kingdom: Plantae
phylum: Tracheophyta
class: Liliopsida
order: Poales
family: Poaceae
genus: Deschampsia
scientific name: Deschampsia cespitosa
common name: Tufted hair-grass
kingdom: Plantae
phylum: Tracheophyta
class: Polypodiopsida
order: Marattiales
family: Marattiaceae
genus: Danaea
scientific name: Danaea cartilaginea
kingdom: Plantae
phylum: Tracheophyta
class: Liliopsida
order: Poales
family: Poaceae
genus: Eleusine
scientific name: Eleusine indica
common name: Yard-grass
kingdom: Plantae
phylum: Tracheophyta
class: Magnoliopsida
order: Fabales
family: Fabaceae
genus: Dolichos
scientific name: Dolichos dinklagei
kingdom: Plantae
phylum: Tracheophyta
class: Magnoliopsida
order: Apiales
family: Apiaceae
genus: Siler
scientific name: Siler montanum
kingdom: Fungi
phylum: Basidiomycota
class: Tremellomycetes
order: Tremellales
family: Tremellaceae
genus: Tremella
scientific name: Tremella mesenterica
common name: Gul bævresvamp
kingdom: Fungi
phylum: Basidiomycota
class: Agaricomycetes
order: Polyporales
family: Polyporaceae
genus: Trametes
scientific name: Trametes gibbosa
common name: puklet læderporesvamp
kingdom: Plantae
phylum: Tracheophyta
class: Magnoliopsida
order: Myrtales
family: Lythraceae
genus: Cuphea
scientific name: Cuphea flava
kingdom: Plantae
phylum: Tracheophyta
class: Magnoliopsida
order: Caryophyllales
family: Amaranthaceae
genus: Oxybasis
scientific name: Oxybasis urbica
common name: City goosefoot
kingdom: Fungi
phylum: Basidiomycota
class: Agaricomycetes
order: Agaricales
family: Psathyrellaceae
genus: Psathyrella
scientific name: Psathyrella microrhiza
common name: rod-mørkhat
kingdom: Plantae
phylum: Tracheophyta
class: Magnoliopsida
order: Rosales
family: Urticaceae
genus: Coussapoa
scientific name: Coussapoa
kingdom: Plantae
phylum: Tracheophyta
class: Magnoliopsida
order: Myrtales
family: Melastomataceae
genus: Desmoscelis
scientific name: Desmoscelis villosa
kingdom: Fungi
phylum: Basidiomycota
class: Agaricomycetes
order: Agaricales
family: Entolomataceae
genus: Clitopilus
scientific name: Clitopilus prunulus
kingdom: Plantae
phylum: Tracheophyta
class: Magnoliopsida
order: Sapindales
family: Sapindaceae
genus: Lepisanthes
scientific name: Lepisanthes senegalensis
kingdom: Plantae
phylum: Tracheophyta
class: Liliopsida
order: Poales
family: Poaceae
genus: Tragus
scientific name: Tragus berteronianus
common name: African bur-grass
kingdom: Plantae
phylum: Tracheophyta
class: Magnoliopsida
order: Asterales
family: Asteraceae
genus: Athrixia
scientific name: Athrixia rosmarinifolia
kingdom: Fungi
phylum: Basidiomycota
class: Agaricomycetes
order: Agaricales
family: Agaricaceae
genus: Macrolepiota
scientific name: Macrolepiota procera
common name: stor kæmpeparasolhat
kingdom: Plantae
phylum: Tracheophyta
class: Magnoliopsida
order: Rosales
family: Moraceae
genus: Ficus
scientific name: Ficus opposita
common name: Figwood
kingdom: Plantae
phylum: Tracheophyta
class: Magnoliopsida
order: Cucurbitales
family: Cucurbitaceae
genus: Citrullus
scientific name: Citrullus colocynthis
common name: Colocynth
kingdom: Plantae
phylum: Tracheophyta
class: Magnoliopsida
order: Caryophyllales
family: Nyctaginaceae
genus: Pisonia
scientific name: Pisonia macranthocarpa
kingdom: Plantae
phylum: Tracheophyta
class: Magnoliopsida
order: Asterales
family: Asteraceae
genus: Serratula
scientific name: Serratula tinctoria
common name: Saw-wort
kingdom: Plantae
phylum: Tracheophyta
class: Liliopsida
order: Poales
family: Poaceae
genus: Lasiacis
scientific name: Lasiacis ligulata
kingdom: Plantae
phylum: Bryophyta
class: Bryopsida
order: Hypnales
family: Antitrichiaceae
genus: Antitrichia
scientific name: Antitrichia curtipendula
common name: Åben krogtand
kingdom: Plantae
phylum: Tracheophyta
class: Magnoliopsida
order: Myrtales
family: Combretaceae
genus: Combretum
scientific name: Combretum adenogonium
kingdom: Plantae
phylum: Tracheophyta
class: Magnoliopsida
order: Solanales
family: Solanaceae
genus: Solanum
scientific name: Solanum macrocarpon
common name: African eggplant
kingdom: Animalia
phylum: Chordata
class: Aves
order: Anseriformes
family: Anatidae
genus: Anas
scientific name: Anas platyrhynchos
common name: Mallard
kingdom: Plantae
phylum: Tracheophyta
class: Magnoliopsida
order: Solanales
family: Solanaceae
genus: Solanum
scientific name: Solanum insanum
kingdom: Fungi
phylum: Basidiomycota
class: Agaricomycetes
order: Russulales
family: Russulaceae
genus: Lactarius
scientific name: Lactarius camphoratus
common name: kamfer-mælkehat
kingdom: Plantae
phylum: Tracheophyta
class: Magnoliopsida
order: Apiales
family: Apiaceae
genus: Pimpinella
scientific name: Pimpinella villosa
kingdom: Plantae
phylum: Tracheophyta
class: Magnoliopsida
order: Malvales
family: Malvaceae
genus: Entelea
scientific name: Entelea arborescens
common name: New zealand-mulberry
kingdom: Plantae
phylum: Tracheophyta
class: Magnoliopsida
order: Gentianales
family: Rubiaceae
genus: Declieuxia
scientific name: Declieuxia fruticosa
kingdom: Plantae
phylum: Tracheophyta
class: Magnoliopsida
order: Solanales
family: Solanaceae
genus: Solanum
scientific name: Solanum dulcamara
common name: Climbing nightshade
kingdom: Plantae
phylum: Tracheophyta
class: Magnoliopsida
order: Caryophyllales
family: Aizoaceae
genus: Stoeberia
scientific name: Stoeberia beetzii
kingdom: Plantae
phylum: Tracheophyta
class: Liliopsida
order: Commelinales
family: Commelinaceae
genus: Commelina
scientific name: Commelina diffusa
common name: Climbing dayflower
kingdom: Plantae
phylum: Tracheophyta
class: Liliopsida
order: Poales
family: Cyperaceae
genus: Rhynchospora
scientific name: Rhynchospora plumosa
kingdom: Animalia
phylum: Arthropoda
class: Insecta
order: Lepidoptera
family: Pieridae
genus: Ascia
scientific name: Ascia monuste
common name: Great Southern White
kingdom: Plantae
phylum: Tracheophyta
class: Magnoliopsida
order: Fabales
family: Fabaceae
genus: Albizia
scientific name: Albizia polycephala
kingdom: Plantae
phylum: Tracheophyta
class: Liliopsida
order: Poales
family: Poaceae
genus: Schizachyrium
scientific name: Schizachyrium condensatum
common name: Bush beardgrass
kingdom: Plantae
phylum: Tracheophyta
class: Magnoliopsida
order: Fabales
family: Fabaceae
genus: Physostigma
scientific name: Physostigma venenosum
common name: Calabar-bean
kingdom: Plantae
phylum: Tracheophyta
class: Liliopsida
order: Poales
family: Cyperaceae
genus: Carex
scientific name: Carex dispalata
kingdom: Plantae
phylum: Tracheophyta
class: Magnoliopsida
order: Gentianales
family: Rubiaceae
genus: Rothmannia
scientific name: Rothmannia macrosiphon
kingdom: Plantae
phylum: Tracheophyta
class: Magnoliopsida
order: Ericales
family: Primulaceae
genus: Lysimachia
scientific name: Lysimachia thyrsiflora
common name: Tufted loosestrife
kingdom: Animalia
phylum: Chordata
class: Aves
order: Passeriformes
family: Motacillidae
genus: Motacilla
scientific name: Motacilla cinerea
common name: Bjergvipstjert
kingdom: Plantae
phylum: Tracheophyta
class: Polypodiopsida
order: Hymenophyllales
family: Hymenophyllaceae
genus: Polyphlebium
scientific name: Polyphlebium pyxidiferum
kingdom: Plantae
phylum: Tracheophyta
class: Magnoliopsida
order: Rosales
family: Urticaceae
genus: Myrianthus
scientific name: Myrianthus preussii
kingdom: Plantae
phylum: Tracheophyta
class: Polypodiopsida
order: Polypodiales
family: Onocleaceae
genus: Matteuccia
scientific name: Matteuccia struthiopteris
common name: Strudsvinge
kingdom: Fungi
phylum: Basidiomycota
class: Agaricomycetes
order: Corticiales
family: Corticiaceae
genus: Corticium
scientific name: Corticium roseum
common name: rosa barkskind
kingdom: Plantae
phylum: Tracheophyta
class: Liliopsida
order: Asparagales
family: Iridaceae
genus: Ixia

THE TASK —
Copy the lines from the one with "genus: Pisonia" up to and including the one with "order: Russulales", without changing anything.

EXERCISE OUTPUT —
genus: Pisonia
scientific name: Pisonia macranthocarpa
kingdom: Plantae
phylum: Tracheophyta
class: Magnoliopsida
order: Asterales
family: Asteraceae
genus: Serratula
scientific name: Serratula tinctoria
common name: Saw-wort
kingdom: Plantae
phylum: Tracheophyta
class: Liliopsida
order: Poales
family: Poaceae
genus: Lasiacis
scientific name: Lasiacis ligulata
kingdom: Plantae
phylum: Bryophyta
class: Bryopsida
order: Hypnales
family: Antitrichiaceae
genus: Antitrichia
scientific name: Antitrichia curtipendula
common name: Åben krogtand
kingdom: Plantae
phylum: Tracheophyta
class: Magnoliopsida
order: Myrtales
family: Combretaceae
genus: Combretum
scientific name: Combretum adenogonium
kingdom: Plantae
phylum: Tracheophyta
class: Magnoliopsida
order: Solanales
family: Solanaceae
genus: Solanum
scientific name: Solanum macrocarpon
common name: African eggplant
kingdom: Animalia
phylum: Chordata
class: Aves
order: Anseriformes
family: Anatidae
genus: Anas
scientific name: Anas platyrhynchos
common name: Mallard
kingdom: Plantae
phylum: Tracheophyta
class: Magnoliopsida
order: Solanales
family: Solanaceae
genus: Solanum
scientific name: Solanum insanum
kingdom: Fungi
phylum: Basidiomycota
class: Agaricomycetes
order: Russulales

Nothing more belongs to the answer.